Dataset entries
* * *

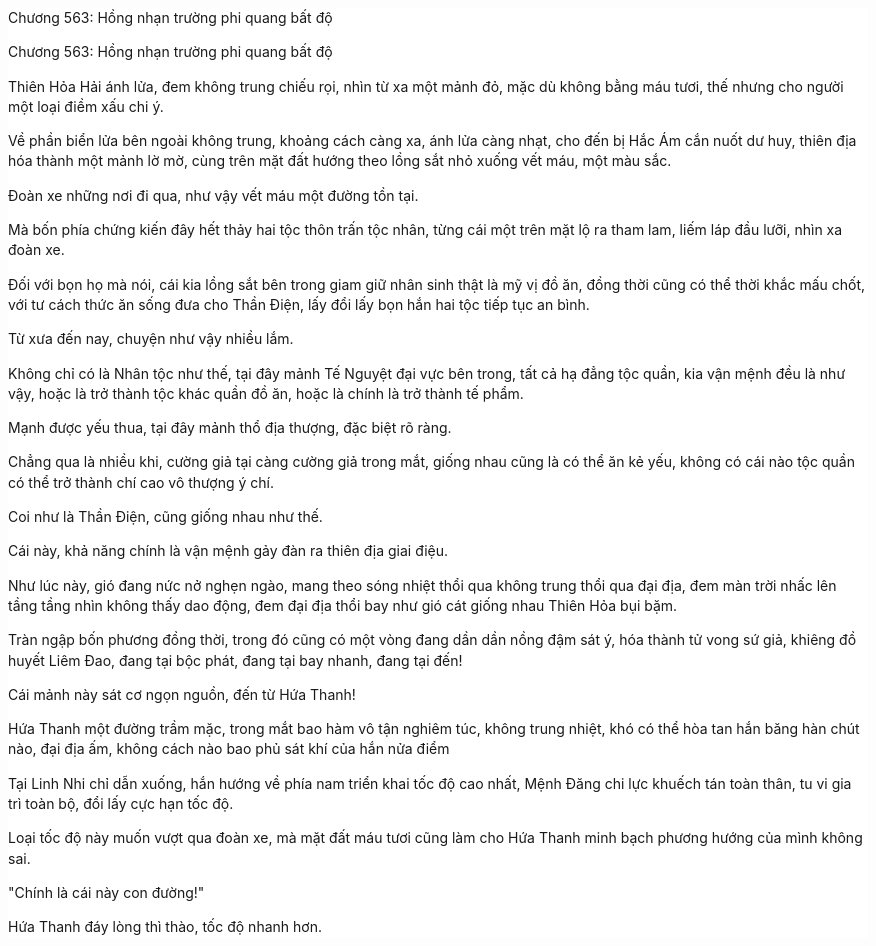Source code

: 




Chương 563: Hồng nhạn trường phi quang bất độ


Chương 563: Hồng nhạn trường phi quang bất độ

Thiên Hỏa Hải ánh lửa, đem không trung chiếu rọi, nhìn từ xa một mảnh đỏ, mặc dù không bằng máu tươi, thế nhưng cho người một loại điềm xấu chi ý.

Về phần biển lửa bên ngoài không trung, khoảng cách càng xa, ánh lửa càng nhạt, cho đến bị Hắc Ám cắn nuốt dư huy, thiên địa hóa thành một mảnh lờ mờ, cùng trên mặt đất hướng theo lồng sắt nhỏ xuống vết máu, một màu sắc.

Đoàn xe những nơi đi qua, như vậy vết máu một đường tồn tại.

Mà bốn phía chứng kiến đây hết thảy hai tộc thôn trấn tộc nhân, từng cái một trên mặt lộ ra tham lam, liếm láp đầu lưỡi, nhìn xa đoàn xe.

Đối với bọn họ mà nói, cái kia lồng sắt bên trong giam giữ nhân sinh thật là mỹ vị đồ ăn, đồng thời cũng có thể thời khắc mấu chốt, với tư cách thức ăn sống đưa cho Thần Điện, lấy đổi lấy bọn hắn hai tộc tiếp tục an bình.

Từ xưa đến nay, chuyện như vậy nhiều lắm.

Không chỉ có là Nhân tộc như thế, tại đây mảnh Tế Nguyệt đại vực bên trong, tất cả hạ đẳng tộc quần, kia vận mệnh đều là như vậy, hoặc là trở thành tộc khác quần đồ ăn, hoặc là chính là trở thành tế phẩm.

Mạnh được yếu thua, tại đây mảnh thổ địa thượng, đặc biệt rõ ràng.

Chẳng qua là nhiều khi, cường giả tại càng cường giả trong mắt, giống nhau cũng là có thể ăn kẻ yếu, không có cái nào tộc quần có thể trở thành chí cao vô thượng ý chí.

Coi như là Thần Điện, cũng giống nhau như thế.

Cái này, khả năng chính là vận mệnh gảy đàn ra thiên địa giai điệu.

Như lúc này, gió đang nức nở nghẹn ngào, mang theo sóng nhiệt thổi qua không trung thổi qua đại địa, đem màn trời nhấc lên tầng tầng nhìn không thấy dao động, đem đại địa thổi bay như gió cát giống nhau Thiên Hỏa bụi bặm.

Tràn ngập bốn phương đồng thời, trong đó cũng có một vòng đang dần dần nồng đậm sát ý, hóa thành tử vong sứ giả, khiêng đồ huyết Liêm Đao, đang tại bộc phát, đang tại bay nhanh, đang tại đến!

Cái mảnh này sát cơ ngọn nguồn, đến từ Hứa Thanh!

Hứa Thanh một đường trầm mặc, trong mắt bao hàm vô tận nghiêm túc, không trung nhiệt, khó có thể hòa tan hắn băng hàn chút nào, đại địa ấm, không cách nào bao phủ sát khí của hắn nửa điểm

Tại Linh Nhi chỉ dẫn xuống, hắn hướng về phía nam triển khai tốc độ cao nhất, Mệnh Đăng chi lực khuếch tán toàn thân, tu vi gia trì toàn bộ, đổi lấy cực hạn tốc độ.

Loại tốc độ này muốn vượt qua đoàn xe, mà mặt đất máu tươi cũng làm cho Hứa Thanh minh bạch phương hướng của mình không sai.

"Chính là cái này con đường!"

Hứa Thanh đáy lòng thì thào, tốc độ nhanh hơn.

* * *

> **Exercise description**: Beginning at the line above that contains "Đoàn xe những", return each line exactly through the line that contains "Mà bốn phía", and no others.

> **Reply**:
Đoàn xe những nơi đi qua, như vậy vết máu một đường tồn tại.

Mà bốn phía chứng kiến đây hết thảy hai tộc thôn trấn tộc nhân, từng cái một trên mặt lộ ra tham lam, liếm láp đầu lưỡi, nhìn xa đoàn xe.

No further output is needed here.